▶ Your instructions: For each line of the listing that contains "candidate", make a copy and return it.

▶ Data in this exercise:
☆ ☆ ☆ ☆
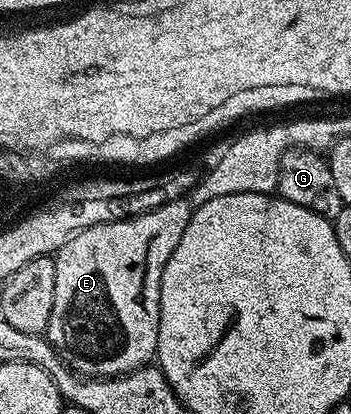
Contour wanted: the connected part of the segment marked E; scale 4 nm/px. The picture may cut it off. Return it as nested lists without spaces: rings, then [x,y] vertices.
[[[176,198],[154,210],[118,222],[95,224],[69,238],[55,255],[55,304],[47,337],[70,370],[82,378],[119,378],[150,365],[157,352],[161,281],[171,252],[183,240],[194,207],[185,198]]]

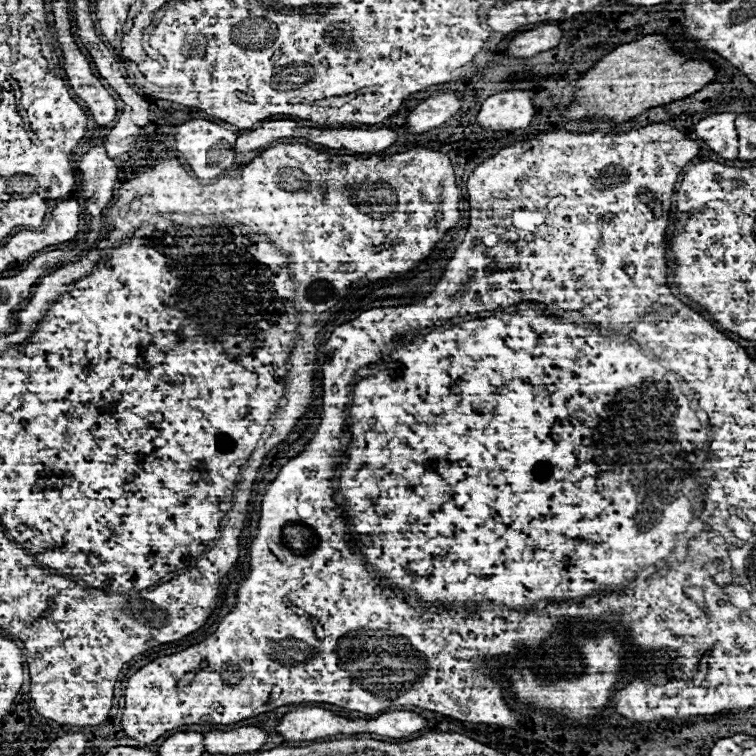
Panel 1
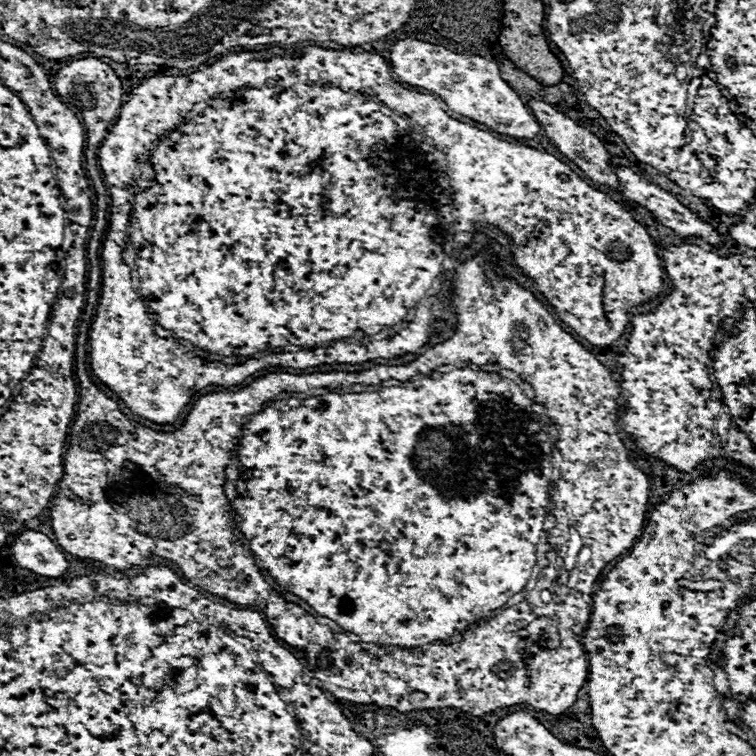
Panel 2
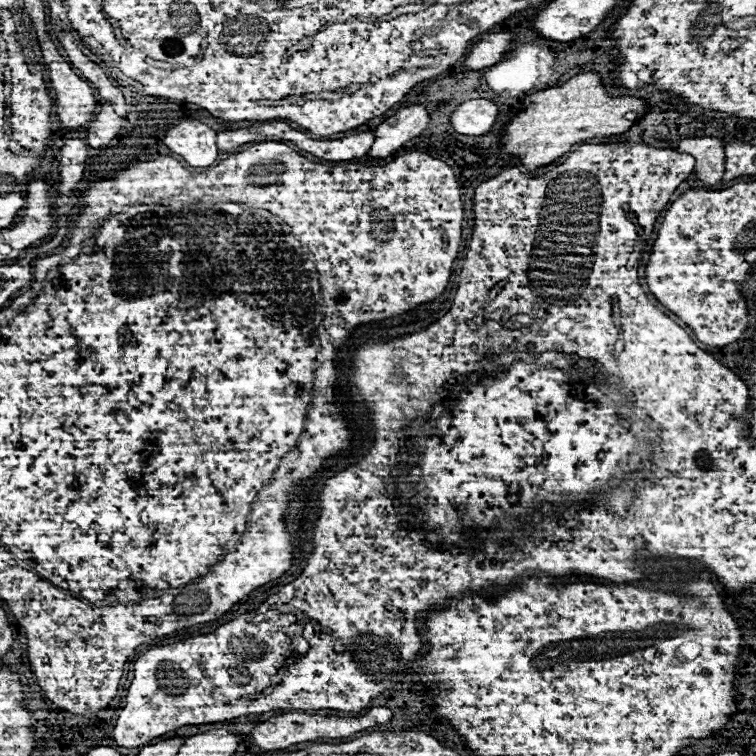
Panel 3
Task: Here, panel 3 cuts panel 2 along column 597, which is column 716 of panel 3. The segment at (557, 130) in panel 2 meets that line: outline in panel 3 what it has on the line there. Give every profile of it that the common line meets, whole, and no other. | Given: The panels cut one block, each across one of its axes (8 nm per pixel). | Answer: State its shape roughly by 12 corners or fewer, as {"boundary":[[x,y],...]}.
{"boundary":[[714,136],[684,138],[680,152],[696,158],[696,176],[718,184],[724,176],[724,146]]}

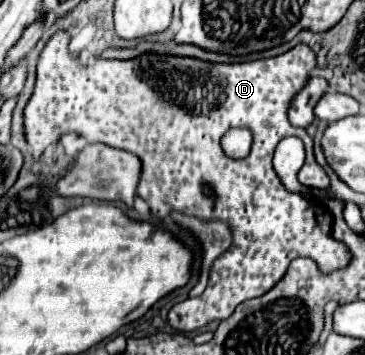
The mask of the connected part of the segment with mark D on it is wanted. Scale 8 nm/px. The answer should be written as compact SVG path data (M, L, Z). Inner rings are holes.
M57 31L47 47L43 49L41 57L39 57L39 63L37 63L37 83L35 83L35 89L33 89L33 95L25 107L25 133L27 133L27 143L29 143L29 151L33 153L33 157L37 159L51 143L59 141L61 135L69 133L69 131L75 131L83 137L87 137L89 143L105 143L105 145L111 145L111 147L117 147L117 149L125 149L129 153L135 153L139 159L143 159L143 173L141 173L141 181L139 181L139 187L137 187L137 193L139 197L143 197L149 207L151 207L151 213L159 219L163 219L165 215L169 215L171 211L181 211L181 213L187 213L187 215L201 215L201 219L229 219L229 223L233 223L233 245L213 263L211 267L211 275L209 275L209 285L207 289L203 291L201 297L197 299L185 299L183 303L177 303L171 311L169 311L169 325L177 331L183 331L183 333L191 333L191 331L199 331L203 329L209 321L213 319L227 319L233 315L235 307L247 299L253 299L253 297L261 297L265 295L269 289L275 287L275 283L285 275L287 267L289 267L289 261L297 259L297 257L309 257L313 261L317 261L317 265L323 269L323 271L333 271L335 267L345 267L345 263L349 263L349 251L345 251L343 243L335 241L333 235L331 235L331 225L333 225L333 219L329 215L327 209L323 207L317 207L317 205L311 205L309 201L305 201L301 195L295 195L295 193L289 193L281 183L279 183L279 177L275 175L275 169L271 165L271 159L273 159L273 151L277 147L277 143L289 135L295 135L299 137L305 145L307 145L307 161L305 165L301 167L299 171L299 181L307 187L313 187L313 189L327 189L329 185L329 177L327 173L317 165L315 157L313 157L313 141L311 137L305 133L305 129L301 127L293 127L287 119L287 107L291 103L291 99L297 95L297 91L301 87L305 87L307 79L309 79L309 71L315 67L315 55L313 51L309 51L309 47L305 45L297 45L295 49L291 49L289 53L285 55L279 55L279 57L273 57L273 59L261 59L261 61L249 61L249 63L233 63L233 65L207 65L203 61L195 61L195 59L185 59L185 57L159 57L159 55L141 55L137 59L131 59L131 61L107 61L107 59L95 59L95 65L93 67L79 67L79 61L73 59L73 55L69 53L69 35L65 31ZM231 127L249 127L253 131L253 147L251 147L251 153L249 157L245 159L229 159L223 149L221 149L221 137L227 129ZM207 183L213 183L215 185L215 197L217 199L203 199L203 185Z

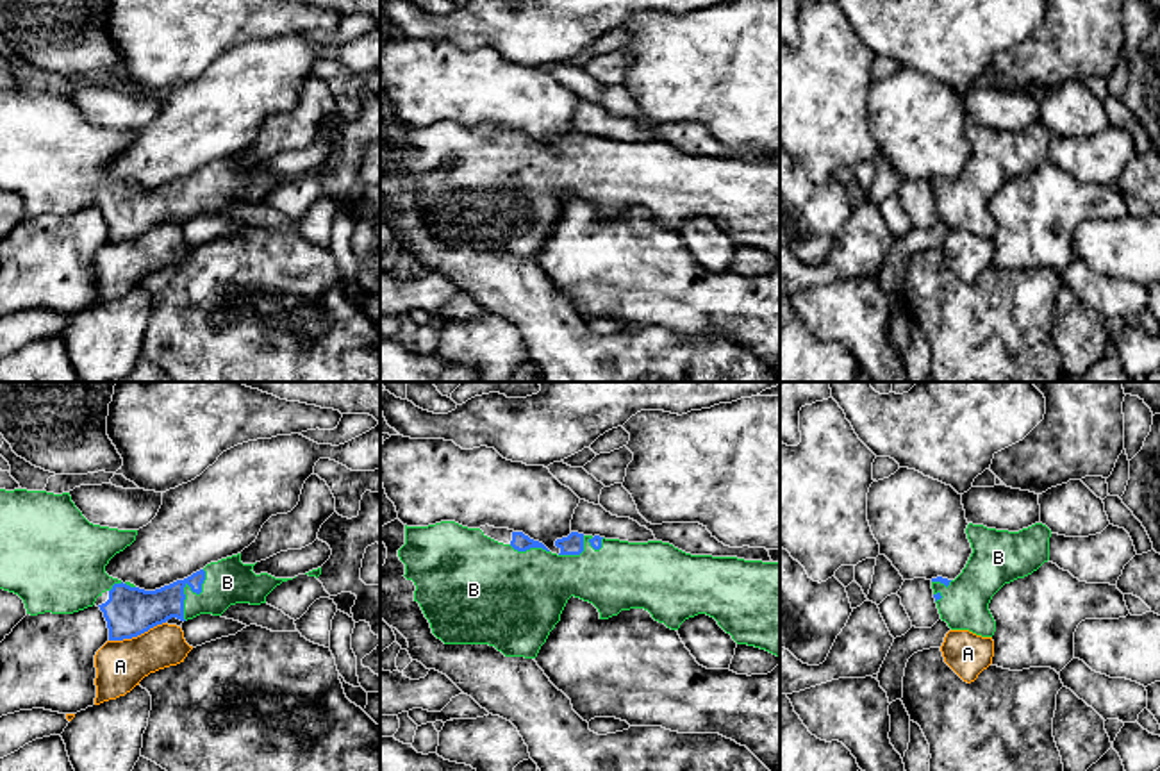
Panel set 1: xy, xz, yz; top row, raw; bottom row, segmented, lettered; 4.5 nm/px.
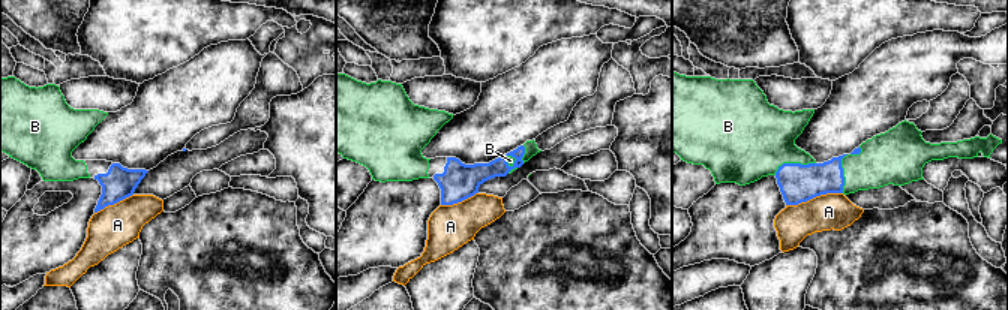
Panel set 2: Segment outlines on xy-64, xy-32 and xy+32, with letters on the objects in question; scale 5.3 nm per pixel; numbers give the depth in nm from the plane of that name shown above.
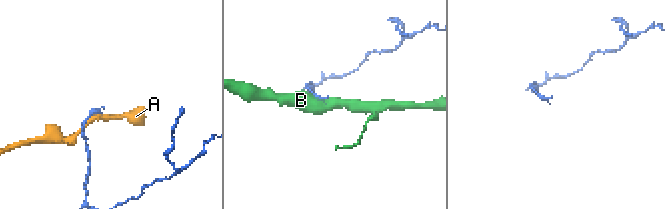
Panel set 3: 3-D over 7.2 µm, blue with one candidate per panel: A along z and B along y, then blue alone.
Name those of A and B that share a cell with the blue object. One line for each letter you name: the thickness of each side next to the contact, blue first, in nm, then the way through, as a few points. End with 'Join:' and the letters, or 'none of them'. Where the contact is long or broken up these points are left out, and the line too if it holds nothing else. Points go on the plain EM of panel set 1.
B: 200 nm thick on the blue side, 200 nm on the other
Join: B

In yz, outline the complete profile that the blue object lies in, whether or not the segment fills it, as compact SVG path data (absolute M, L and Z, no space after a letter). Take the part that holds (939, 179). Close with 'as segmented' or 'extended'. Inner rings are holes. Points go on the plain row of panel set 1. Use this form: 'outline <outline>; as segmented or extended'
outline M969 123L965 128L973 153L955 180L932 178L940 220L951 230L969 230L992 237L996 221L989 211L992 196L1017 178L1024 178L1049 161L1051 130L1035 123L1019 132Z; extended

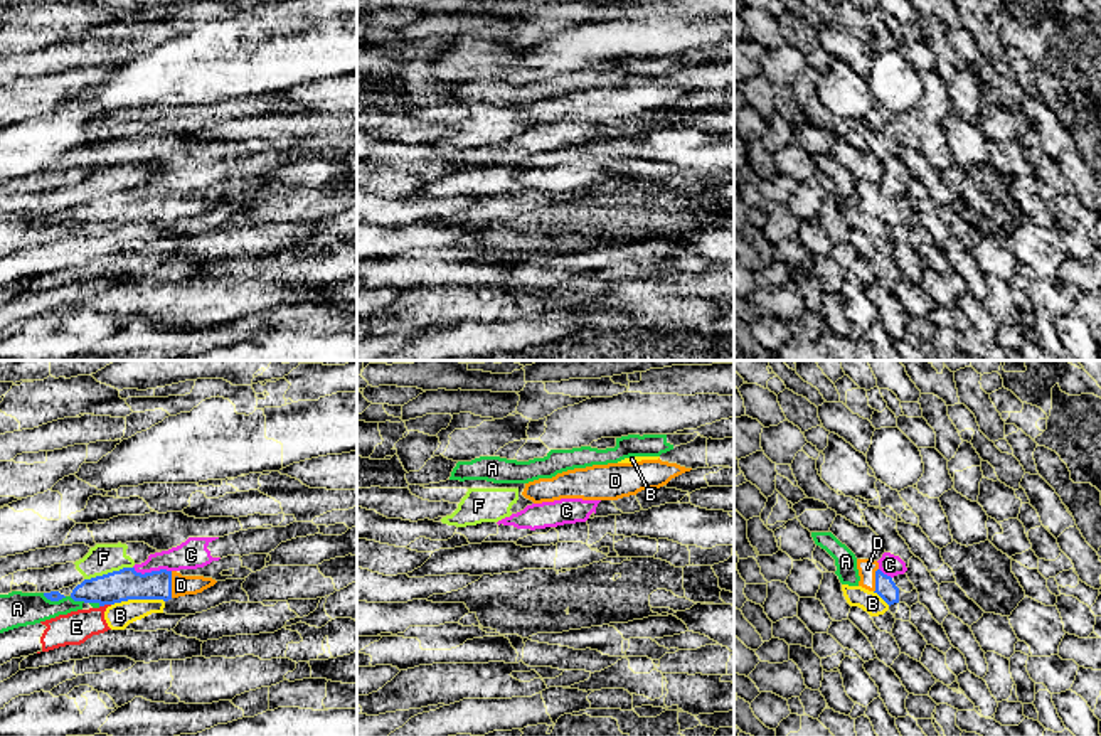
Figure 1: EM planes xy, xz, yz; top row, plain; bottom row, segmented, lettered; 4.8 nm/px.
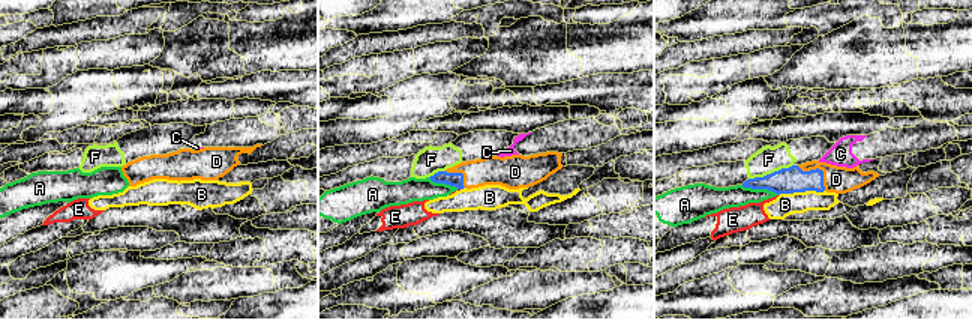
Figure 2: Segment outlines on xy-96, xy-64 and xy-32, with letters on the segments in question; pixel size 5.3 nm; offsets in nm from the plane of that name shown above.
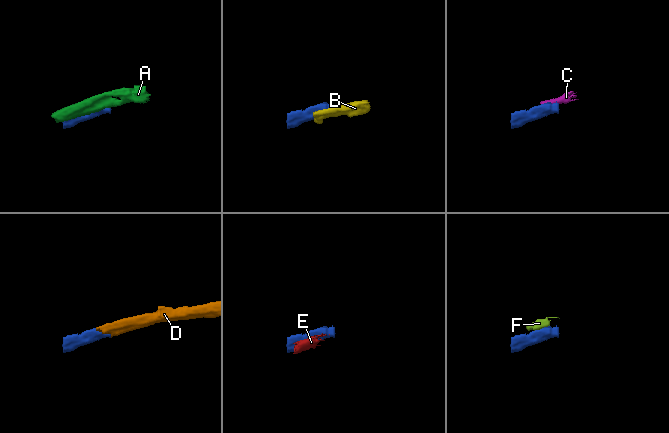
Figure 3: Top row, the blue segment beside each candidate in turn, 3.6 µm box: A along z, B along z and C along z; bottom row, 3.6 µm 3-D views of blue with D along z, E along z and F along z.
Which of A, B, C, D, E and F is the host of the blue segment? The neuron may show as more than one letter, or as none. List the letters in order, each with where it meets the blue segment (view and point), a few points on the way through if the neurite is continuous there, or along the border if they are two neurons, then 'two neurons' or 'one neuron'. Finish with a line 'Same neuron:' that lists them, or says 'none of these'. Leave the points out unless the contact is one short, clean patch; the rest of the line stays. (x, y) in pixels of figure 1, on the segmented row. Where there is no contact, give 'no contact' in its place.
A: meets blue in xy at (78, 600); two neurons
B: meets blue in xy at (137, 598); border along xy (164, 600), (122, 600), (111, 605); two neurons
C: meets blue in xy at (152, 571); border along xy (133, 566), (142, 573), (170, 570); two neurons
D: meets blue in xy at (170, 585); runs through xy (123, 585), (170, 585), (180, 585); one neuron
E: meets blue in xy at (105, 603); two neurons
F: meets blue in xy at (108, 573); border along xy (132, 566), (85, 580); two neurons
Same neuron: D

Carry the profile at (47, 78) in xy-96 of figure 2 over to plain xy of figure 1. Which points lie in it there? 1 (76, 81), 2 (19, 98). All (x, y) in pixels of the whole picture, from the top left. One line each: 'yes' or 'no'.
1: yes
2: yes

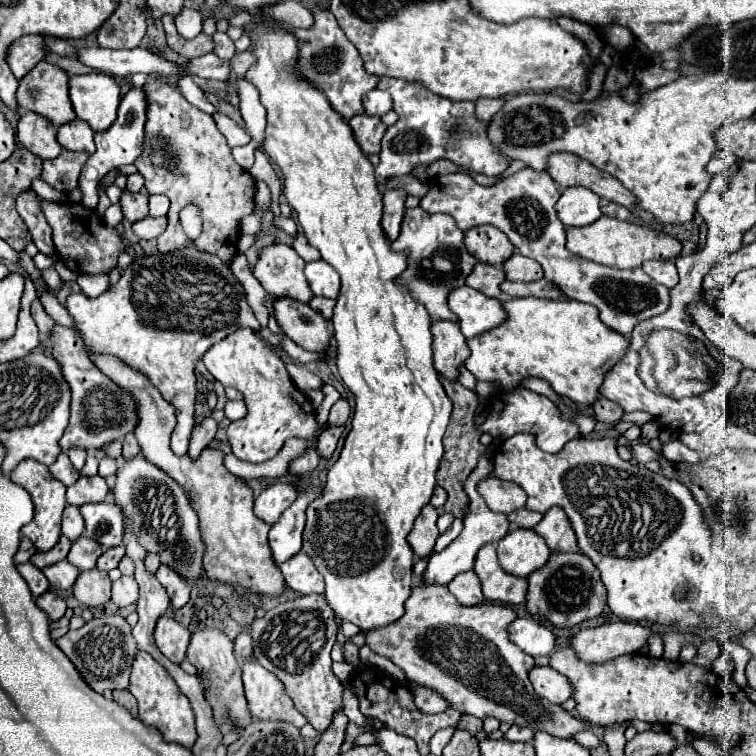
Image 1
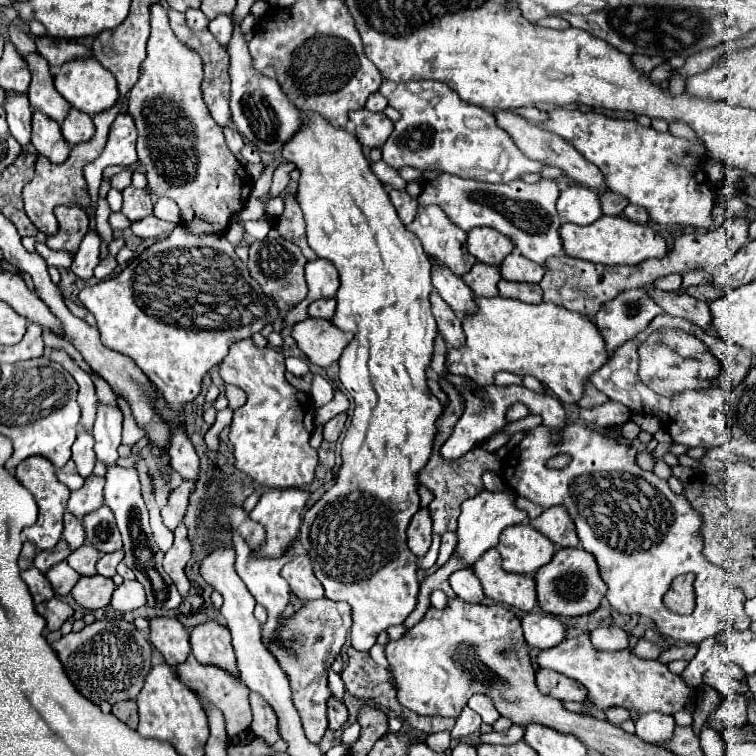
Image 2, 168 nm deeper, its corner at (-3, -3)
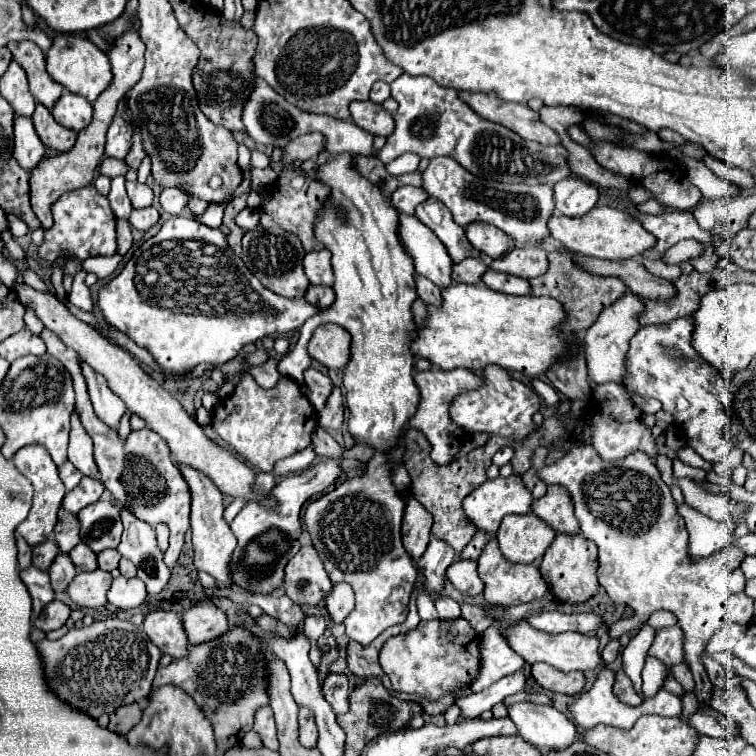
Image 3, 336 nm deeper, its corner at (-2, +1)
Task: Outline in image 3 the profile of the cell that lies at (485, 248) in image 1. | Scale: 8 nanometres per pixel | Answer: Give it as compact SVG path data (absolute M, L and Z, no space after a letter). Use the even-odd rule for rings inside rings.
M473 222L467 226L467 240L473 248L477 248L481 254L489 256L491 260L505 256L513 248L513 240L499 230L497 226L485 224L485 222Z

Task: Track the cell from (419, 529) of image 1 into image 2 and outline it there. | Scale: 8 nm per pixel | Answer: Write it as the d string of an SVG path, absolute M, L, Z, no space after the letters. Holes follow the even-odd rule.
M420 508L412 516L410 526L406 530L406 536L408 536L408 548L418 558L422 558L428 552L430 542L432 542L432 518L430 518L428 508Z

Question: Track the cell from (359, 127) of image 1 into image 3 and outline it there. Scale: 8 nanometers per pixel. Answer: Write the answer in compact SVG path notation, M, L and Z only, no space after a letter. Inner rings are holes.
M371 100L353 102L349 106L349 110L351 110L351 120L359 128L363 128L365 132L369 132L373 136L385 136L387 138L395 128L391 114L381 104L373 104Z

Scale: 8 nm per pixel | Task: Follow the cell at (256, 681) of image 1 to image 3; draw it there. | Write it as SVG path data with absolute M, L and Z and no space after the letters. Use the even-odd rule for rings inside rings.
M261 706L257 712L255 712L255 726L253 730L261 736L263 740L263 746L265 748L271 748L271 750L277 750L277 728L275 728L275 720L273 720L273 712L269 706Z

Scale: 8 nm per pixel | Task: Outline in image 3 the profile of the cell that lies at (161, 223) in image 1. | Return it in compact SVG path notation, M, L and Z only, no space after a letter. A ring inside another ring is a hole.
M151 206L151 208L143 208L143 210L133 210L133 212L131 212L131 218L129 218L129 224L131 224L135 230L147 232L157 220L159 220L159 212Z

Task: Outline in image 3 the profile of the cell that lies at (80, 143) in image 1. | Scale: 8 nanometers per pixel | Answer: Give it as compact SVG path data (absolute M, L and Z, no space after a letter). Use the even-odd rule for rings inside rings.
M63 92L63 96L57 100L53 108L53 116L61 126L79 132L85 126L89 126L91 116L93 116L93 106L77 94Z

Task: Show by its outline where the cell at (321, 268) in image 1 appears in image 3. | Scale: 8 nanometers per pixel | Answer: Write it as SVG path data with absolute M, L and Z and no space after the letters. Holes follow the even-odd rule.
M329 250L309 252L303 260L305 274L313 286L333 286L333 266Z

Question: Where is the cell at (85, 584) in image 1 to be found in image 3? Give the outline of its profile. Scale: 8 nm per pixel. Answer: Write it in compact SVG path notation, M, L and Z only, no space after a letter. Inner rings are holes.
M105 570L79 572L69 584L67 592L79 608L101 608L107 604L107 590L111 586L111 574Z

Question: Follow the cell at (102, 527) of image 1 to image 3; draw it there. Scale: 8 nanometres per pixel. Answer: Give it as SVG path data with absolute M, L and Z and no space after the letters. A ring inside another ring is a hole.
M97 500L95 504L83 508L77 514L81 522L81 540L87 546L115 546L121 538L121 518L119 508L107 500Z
☆ ☆ ☆ ☆
▶ Exercise output:
Panel set 3: 3-D over 7.2 µm, blue with one candidate per panel: A along z and B along y, then blue alone.
Figure 3: Top row, the blue segment beside each candidate in turn, 3.6 µm box: A along z, B along z and C along z; bottom row, 3.6 µm 3-D views of blue with D along z, E along z and F along z.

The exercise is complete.